Since I have been here I have been doing some freelance work and I’m currently in the process of setting up my own PR & Marketing company. I hope to be able to take on mainly Irish clients and work from home to support them. Michael, our son, will start school here in Puerto Rico in August so it will be good to have a plan and be back in the workforce while still having time for all those lovely beaches and to enjoy the sunshine!
Lessons I've Learned
My top pieces of advise for those considering an expat position would be:
- Talk to those that have already made the move. Every location is different and everyone’s experience will be different but being able to bounce questions or concerns at someone who knows your new location and who has also relocated there will ease your transition. Forewarned is forearmed and it will make things less stressful in the long run.
- Go on a visit. Rob travelled over for a week before we moved but I didn’t. I was too busy and really wished that I had come. It would have allowed me to get my bearings and alleviated some of the anxiety I had about just moving to a country that I had never been to with an 8 month old. Instead I just got on a plane and then all of a sudden this was my new home
- Take some time when you get there.We arrived on a Saturday night, had Sunday together and Rob started work on Monday. Realistically you need a few days to get organised, hire or buy cars and find the supermarket etc.
- Book temporary accommodation rather than your long term let for the first few weeks. It’ll give you time to see exactly where you want to live and the house that is right for you.
- Say yes to everything. Every invite, every lunch, brunch and dinner. Having friends is so important.
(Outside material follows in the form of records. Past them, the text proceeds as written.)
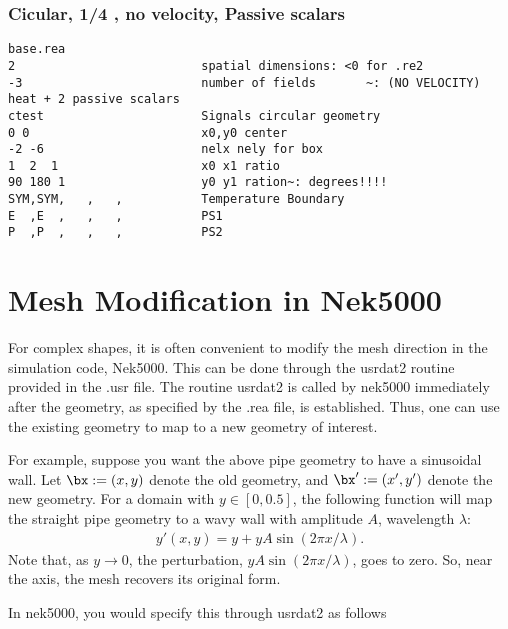 \subsubsection{ Cicular, 1/4 , no velocity, Passive scalars}
\begin{verbatim}base.rea
2                          spatial dimensions: <0 for .re2
-3                         number of fields       ~: (NO VELOCITY) heat + 2 passive scalars
ctest                      Signals circular geometry
0 0                        x0,y0 center
-2 -6                      nelx nely for box
1  2  1                    x0 x1 ratio
90 180 1                   y0 y1 ration~: degrees!!!!
SYM,SYM,   ,   ,           Temperature Boundary
E  ,E  ,   ,   ,           PS1
P  ,P  ,   ,   ,           PS2
\end{verbatim}


\section{Mesh Modification in Nek5000}

For complex shapes, it is often convenient to modify the mesh
direction in the simulation code, Nek5000.  This can be done
through the usrdat2 routine provided in the .usr file.
The routine usrdat2 is called by nek5000 immediately after
the geometry, as specified by the .rea file, is established.
Thus, one can use the existing geometry to map to a new geometry
of interest.

For example, suppose you want the above pipe geometry to have
a sinusoidal wall.  Let \(\bx := (x,y)\) denote the old geometry,
and \(\bx' := (x',y')\) denote the new geometry.  For a domain
with \(y\in [0,0.5]\), the following function will map the straight
pipe geometry to a wavy wall with amplitude \(A\), wavelength \(\lambda\):
\begin{eqnarray*}
  y'(x,y) = y  + y A \sin( 2 \pi x / \lambda ).
\end{eqnarray*}
Note that, as \(y \longrightarrow 0\), the perturbation, 
\(yA \sin( 2 \pi x / \lambda )\), goes to zero.  So, near the axis,
the mesh recovers its original form.

In nek5000, you would specify this through usrdat2 as follows


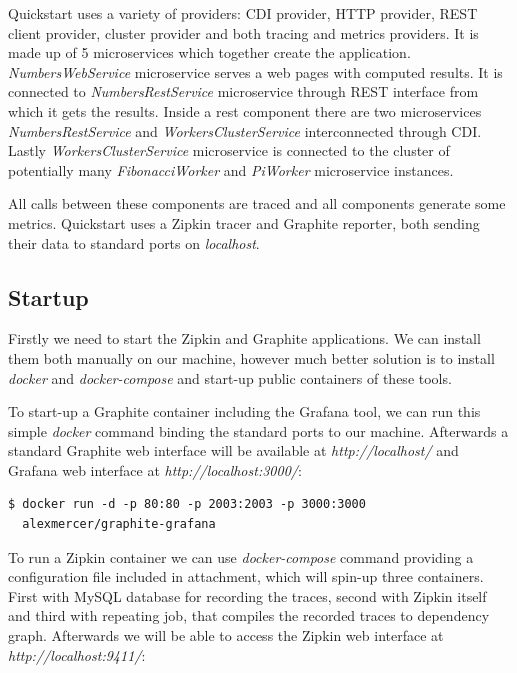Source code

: \documentclass[12pt,oneside]{fithesis2}
\begin{document}
Quickstart uses a variety of providers: CDI provider, HTTP provider, REST client provider, cluster provider and both tracing and metrics providers. It is made up of 5 microservices which together create the application. \textit{NumbersWebService} microservice serves a web pages with computed results. It is connected to \textit{NumbersRestService} microservice through REST interface from which it gets the results. Inside a rest component there are two microservices \textit{NumbersRestService} and \textit{WorkersClusterService} interconnected through CDI. Lastly \textit{WorkersClusterService} microservice is connected to the cluster of potentially many \textit{FibonacciWorker} and \textit{PiWorker} microservice instances.

All calls between these components are traced and all components generate some metrics. Quickstart uses a Zipkin tracer and Graphite reporter, both sending their data to standard ports on \textit{localhost}.

\subsection{Startup}

Firstly we need to start the Zipkin and Graphite applications. We can install them both manually on our machine, however much better solution is to install \textit{docker} and \textit{docker-compose} and start-up public containers of these tools.

To start-up a Graphite container including the Grafana tool, we can run this simple \textit{docker} command binding the standard ports to our machine. Afterwards a standard Graphite web interface will be available at \textit{http://localhost/} and Grafana web interface at \textit{http://localhost:3000/}:

\begin{verbatim}
$ docker run -d -p 80:80 -p 2003:2003 -p 3000:3000
  alexmercer/graphite-grafana
\end{verbatim}

To run a Zipkin container we can use \textit{docker-compose} command providing a configuration file included in attachment, which will spin-up three containers. First with MySQL database for recording the traces, second with Zipkin itself and third with repeating job, that compiles the recorded traces to dependency graph. Afterwards we will be able to access the Zipkin web interface at \textit{http://localhost:9411/}:\newline
\end{document}
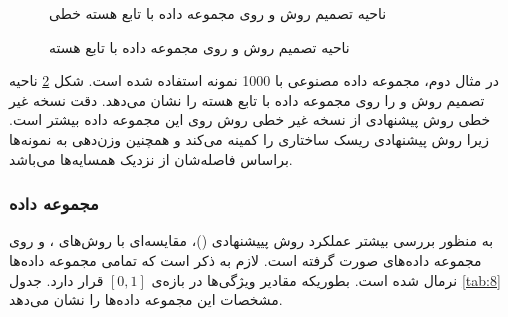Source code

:  \begin{figure}[!t]
 	\centering
 	\caption{ناحیه تصمیم روش  و  روی مجموعه داده  با تابع هسته خطی}
 	\label{fig:WLTSVM-vs-RKNN-TSVM-R}
 \end{figure}
\begin{figure}[!t]
	\centering
	\caption{ناحیه تصمیم روش   و  روی مجموعه داده  با تابع هسته }
	\label{fig:WLTSVM-vs-RKNN-TSVM-C}
\end{figure}

در مثال دوم، مجموعه داده مصنوعی  با 1000 نمونه استفاده شده است. شکل \ref{fig:WLTSVM-vs-RKNN-TSVM-C} ناحیه تصمیم روش  و  را روی مجموعه داده  با تابع هسته  را نشان می‌دهد. دقت نسخه غیر خطی روش پیشنهادی از نسخه غیر خطی روش  روی این مجموعه داده بیشتر است. زیرا روش پیشنهادی ریسک ساختاری را کمینه می‌کند و همچنین وزن‌دهی به نمونه‌ها براساس فاصله‌شان از نزدیک همسایه‌ها می‌باشد.

\subsubsection{مجموعه داده }\label{sec:5:3:3:2}
به منظور بررسی بیشتر عملکرد روش پییشنهادی ()، مقایسه‌ای با روش‌های ،  و  روی مجموعه داده‌های  صورت گرفته است. لازم به ذکر است که تمامی مجموعه داده‌ها نرمال شده است. بطوریکه مقادیر ویژگی‌ها در بازه‌ی   $\left[0,1\right]$ قرار دارد. جدول \ref{tab:8} مشخصات این مجموعه داده‌ها را نشان می‌دهد.

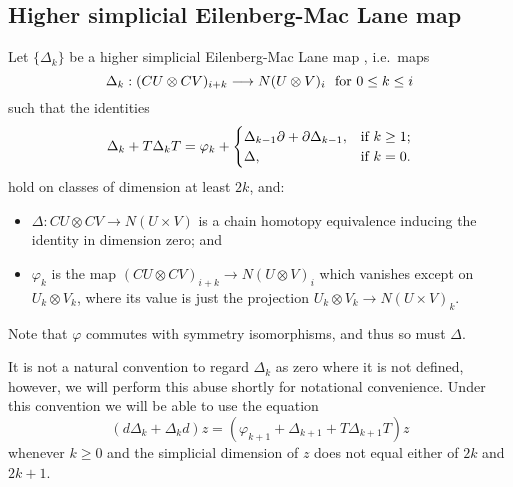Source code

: \documentclass[11pt]{amsart}
\theoremstyle{plain}
\theoremstyle{definition}
\let\phi\varphi
\renewcommand{\to}{\longrightarrow}
\theoremstyle{plain}
\begin{document}
\begin{External spectral sequence operations}
\subsection{Higher simplicial Eilenberg-Mac Lane map}
Let $\{\Delta_k\}$ be a higher simplicial Eilenberg-Mac Lane map \cite[\S3]{DwyerHtpyOpsSimpComAlg.pdf}, i.e.\ maps
\[\Delta_k:(CU\otimes CV)_{i+k}\to N(U\otimes V)_i\textup{\ \ for $0\leq k\leq i$}\]
such that the identities
\[\Delta_k+T\Delta_kT=\phi_k+\begin{cases}
\Delta_{k-1}\partial+\partial\Delta_{k-1},&\textup{if }k\geq1;\\
\Delta,&\textup{if }k=0.
\end{cases}
\]
hold on classes of dimension at least $2k$, and:
\begin{itemize}
\setlength{\parindent}{.25in}
\item $\Delta:CU\otimes CV\to N(U\times V)$ is a chain homotopy equivalence inducing the identity in dimension zero; and
\item $\phi_k$ is the map $(CU\otimes CV)_{i+k}\to N(U\otimes V)_i$ which vanishes except on $U_k\otimes V_k$, where its value is just the projection $U_k\otimes V_k\to N(U\times V)_k$.
\end{itemize}
Note that $\phi$ commutes with symmetry isomorphisms, and thus so must $\Delta$.

It is not a natural convention to regard $\Delta_k$ as zero where it is not defined, however, we will perform this abuse shortly for notational convenience. Under this convention we will be able to use the equation
\[(d\Delta_k+\Delta_kd)z=(\phi_{k+1} +\Delta_{k+1}+T\Delta_{k+1}T)z\]
whenever $k\geq0$ and the simplicial dimension of $z$ does not equal either of $2k$ and $2k+1$.


\end{External spectral sequence operations}
\end{document}

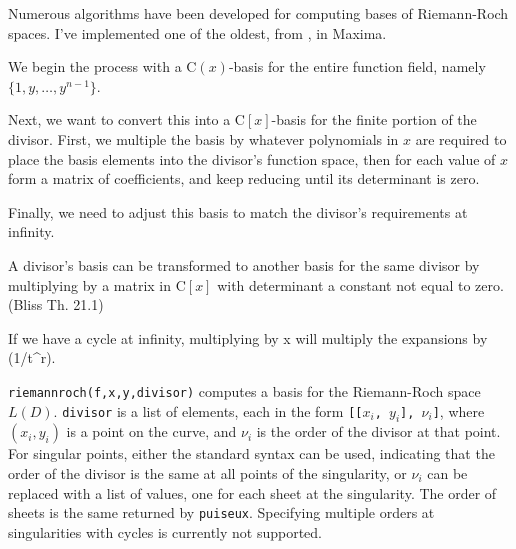 Numerous algorithms have been developed for computing bases
of Riemann-Roch spaces.  I've implemented one of the oldest,
from \cite{bliss}, in Maxima.

We begin the process with a ${\mathrm C}(x)$-basis for the entire
function field, namely $\{1, y, \ldots, y^{n-1}\}$.

Next, we want to convert this into a ${\mathrm C}[x]$-basis for the
finite portion of the divisor.  First, we multiple the basis by
whatever polynomials in $x$ are required to place the basis elements
into the divisor's function space, then for each value of $x$ form
a matrix of coefficients, and keep reducing until its determinant is zero.

Finally, we need to adjust this basis to match the divisor's requirements at infinity.

A divisor's basis can be transformed to another basis for the same
divisor by multiplying by a matrix in ${\mathrm C}[x]$ with
determinant a constant not equal to zero. (Bliss Th. 21.1)

If we have a cycle at infinity, multiplying by x will multiply
the expansions by (1/t^r).

{\tt riemannroch(f,x,y,divisor)} computes a basis for the Riemann-Roch
space $L(D)$.  {\tt divisor} is a list of elements, each in the form
{\tt [[$x_i$, $y_i$], $\nu_i$]}, where $(x_i, y_i)$ is a point on the
curve, and $\nu_i$ is the order of the divisor at that point.  For
singular points, either the standard syntax can be used, indicating
that the order of the divisor is the same at all points of the
singularity, or $\nu_i$ can be replaced with a list of values, one for
each sheet at the singularity.  The order of sheets is the same
returned by {\tt puiseux}.  Specifying multiple orders at
singularities with cycles is currently not supported.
After a while you can take a step back and spend more time with some that you have more in common with than others but in the beginning its so critical to your experience to put yourself out there.
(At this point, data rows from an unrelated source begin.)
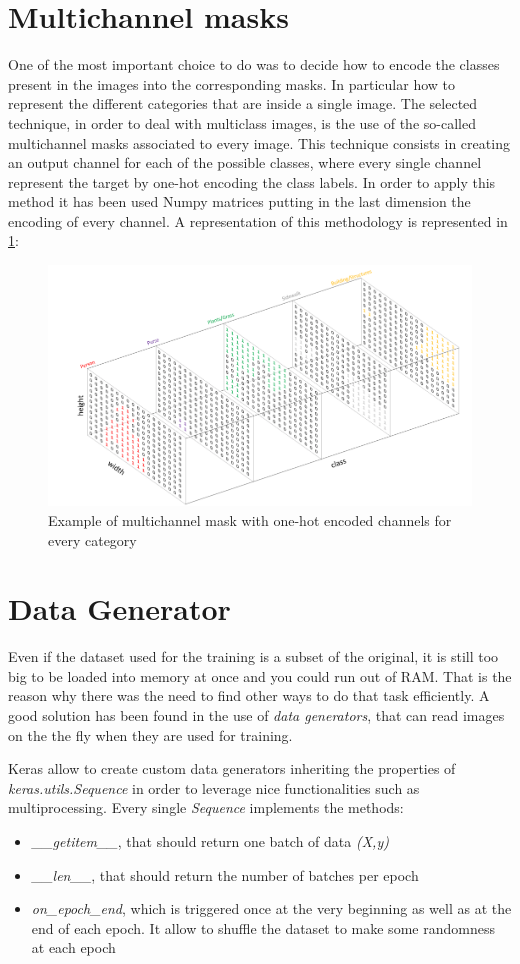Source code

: \documentclass[a4paper,10pt]{report}
\begin{document}
\section{Multichannel masks}\label{sec:section-32}
One of the most important choice to do was to decide how to encode the classes present in the images into the corresponding masks. In particular how to represent the different categories that are inside a single image. The selected technique, in order to deal with multiclass images, is the use of the so-called multichannel masks associated to every image. This technique consists in creating an output channel for each of the possible classes, where every single channel represent the target by one-hot encoding the class labels. In order to apply this method it has been used Numpy matrices putting in the last dimension the encoding of every channel.
A representation of this methodology is represented in \ref{fig:{multimask}}:

\begin{figure}[h]
  \center
  \includegraphics[width=0.65\linewidth]{assets/img/multimask.png}
  \caption{Example of multichannel mask with one-hot encoded channels for every category}
  \label{fig:{multimask}}
\end{figure}


\section{Data Generator}\label{sec:section-33}
Even if the dataset used for the training is a subset of the original, it is still too big to be loaded into memory at once and you could run out of RAM.
That is the reason why there was the need to find other ways to do that task efficiently.
A good solution has been found in the use of \textit{data generators}, that can read images on the the fly when they are used for training.

Keras allow to create custom data generators inheriting the properties of \emph{keras.utils.Sequence} in order to leverage nice functionalities such as multiprocessing.
Every single \emph{Sequence} implements the methods:
\begin{itemize}
    \item \emph{__getitem__}, that should return one batch of data \emph{(X,y)}
    \item \emph{__len__}, that should return the number of batches per epoch
    \item \emph{on_epoch_end}, which is triggered once at the very beginning as well as at the end of each epoch. It allow to shuffle the dataset to make some randomness at each epoch
\end{itemize}
\end{document}

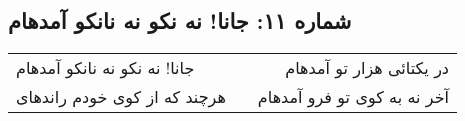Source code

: \begin{center}
\section*{شماره ۱۱: جانا! نه نکو نه نانکو آمدهام}
\label{sec:011}
\begin{longtable}{l p{0.5cm} r}
جانا! نه نکو نه نانکو آمدهام
&&
در یکتائی هزار تو آمدهام
\\
هرچند که از کوی خودم راندهای
&&
آخر نه به کوی تو فرو آمدهام
\\
\end{longtable}
\end{center}
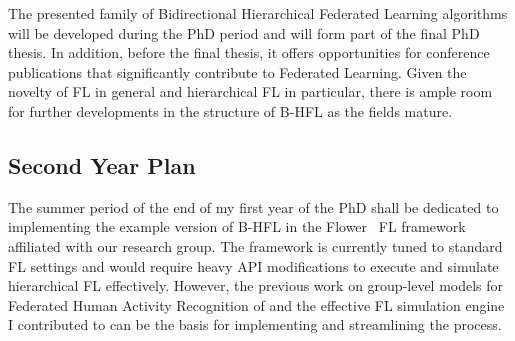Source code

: 
The presented family of Bidirectional Hierarchical Federated Learning algorithms will be developed during the PhD period and will form part of the final PhD thesis. In addition, before the final thesis, it offers opportunities for conference publications that significantly contribute to Federated Learning. Given the novelty of FL in general and hierarchical FL in particular, there is ample room for further developments in the structure of B-HFL as the fields mature.

\subsection{Second Year Plan}

The summer period of the end of my first year of the PhD shall be dedicated to implementing the example version of B-HFL in the Flower~\citep{Flower} FL framework affiliated with our research group. The framework is currently tuned to standard FL settings and would require heavy API modifications to execute and simulate hierarchical FL effectively. However, the previous work on group-level models for Federated Human Activity Recognition of \citet{OperaWorkshop} and the effective FL simulation engine I contributed to can be the basis for implementing and streamlining the process.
- Be prepared to work hard. Every expat I know here works longer hours and has more responsibility than they did in their jobs in Ireland. It’ll be worth it. It looks great for your career to have done an expat assignment and you’re gaining cultural experience and life skills.
- Be respectful of your new colleagues and their culture. Try to learn their customs and language. Everyone here shakes hands or kisses each time they meet. Even in a professional setting such as an office. Irish people tend to shy away from such customs but you need to integrate to their traditions.
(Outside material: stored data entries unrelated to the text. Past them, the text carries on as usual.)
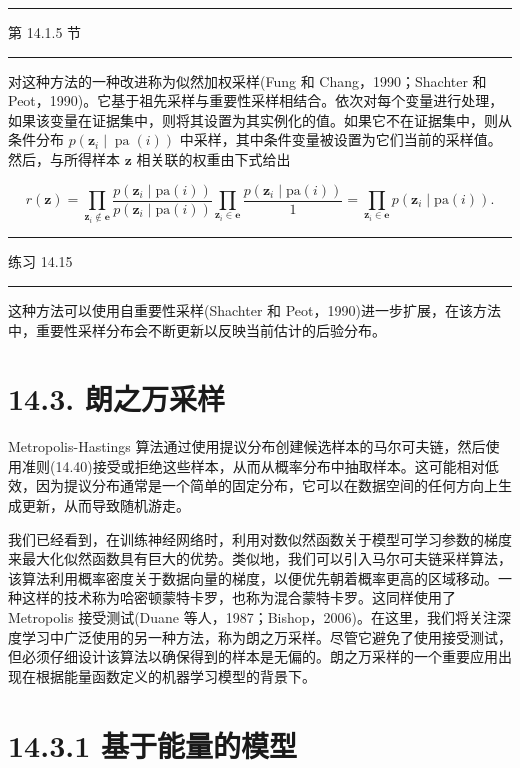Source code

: \documentclass[10pt]{report}
\newcommand{\HRule}{\begin{center}\rule{0.9\linewidth}{0.2mm}\end{center}}
\begin{document}
\HRule

第 14.1.5 节

\HRule

对这种方法的一种改进称为似然加权采样(Fung 和 Chang，1990；Shachter 和 Peot，1990)。它基于祖先采样与重要性采样相结合。依次对每个变量进行处理，如果该变量在证据集中，则将其设置为其实例化的值。如果它不在证据集中，则从条件分布 \(p\left( {{\mathbf{z}}_{i} \mid  \operatorname{pa}\left( i\right) }\right)\) 中采样，其中条件变量被设置为它们当前的采样值。然后，与所得样本 \(\mathbf{z}\) 相关联的权重由下式给出

\[
r\left( \mathbf{z}\right)  = \mathop{\prod }\limits_{{{\mathbf{z}}_{i} \notin  \mathbf{e}}}\frac{p\left( {{\mathbf{z}}_{i} \mid  \mathrm{{pa}}\left( i\right) }\right) }{p\left( {{\mathbf{z}}_{i} \mid  \mathrm{{pa}}\left( i\right) }\right) }\mathop{\prod }\limits_{{{\mathbf{z}}_{i} \in  \mathbf{e}}}\frac{p\left( {{\mathbf{z}}_{i} \mid  \mathrm{{pa}}\left( i\right) }\right) }{1} = \mathop{\prod }\limits_{{{\mathbf{z}}_{i} \in  \mathbf{e}}}p\left( {{\mathbf{z}}_{i} \mid  \mathrm{{pa}}\left( i\right) }\right) . \tag{14.48}
\]

\HRule

练习 14.15

\HRule

这种方法可以使用自重要性采样(Shachter 和 Peot，1990)进一步扩展，在该方法中，重要性采样分布会不断更新以反映当前估计的后验分布。

\section*{14.3. 朗之万采样}

Metropolis-Hastings 算法通过使用提议分布创建候选样本的马尔可夫链，然后使用准则(14.40)接受或拒绝这些样本，从而从概率分布中抽取样本。这可能相对低效，因为提议分布通常是一个简单的固定分布，它可以在数据空间的任何方向上生成更新，从而导致随机游走。

我们已经看到，在训练神经网络时，利用对数似然函数关于模型可学习参数的梯度来最大化似然函数具有巨大的优势。类似地，我们可以引入马尔可夫链采样算法，该算法利用概率密度关于数据向量的梯度，以便优先朝着概率更高的区域移动。一种这样的技术称为哈密顿蒙特卡罗，也称为混合蒙特卡罗。这同样使用了 Metropolis 接受测试(Duane 等人，1987；Bishop，2006)。在这里，我们将关注深度学习中广泛使用的另一种方法，称为朗之万采样。尽管它避免了使用接受测试，但必须仔细设计该算法以确保得到的样本是无偏的。朗之万采样的一个重要应用出现在根据能量函数定义的机器学习模型的背景下。

\section*{14.3.1 基于能量的模型}
\end{document}
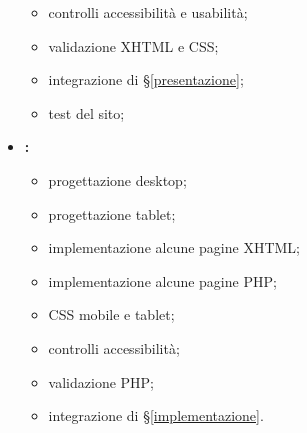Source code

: \begin{itemize}
\begin{itemize}
			\item controlli accessibilità e usabilità;
			\item validazione XHTML e CSS;
			\item integrazione di §\ref{presentazione};
			\item test del sito;
		\end{itemize}
	\item \textbf{\toffo:}
		\begin{itemize}
			\item progettazione desktop;
			\item progettazione tablet;
			\item implementazione alcune pagine XHTML;
			\item implementazione alcune pagine PHP;
			\item CSS mobile e tablet;
			\item controlli accessibilità;
			\item validazione PHP;
			\item integrazione di §\ref{implementazione}.
		\end{itemize}
\end{itemize}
- Get into a routine and make time for yourself. I run and go to the gym and Rob plays soccer. It’s a fantastic stress relief as well as allowing head space away from work and life in general. Routine keeps everyone sane!
- Relocation companies are not good at what they do. No matter where in the world you’re moving to. Our personal experience was terrible. Be prepared for that and do your own research. Have your own plan B and then you won’t be thrown when things go wrong with your relocation.
- Don’t go into any assignment with a set amount of time in your head. Often timelines change and be open to that and then you won’t be disappointed if its extended or you’re moved elsewhere or home.
Any most importantly…….
Enjoy every minute. Life moves quickly. You never know what’s around the corner. Travel. Take in everything that you see around you. Everything will be different to home and you wont be on assignment forever. Make the most of it and see everything that you can. Your experience will be as positive as you want it to be. So think positively and make every second of it count.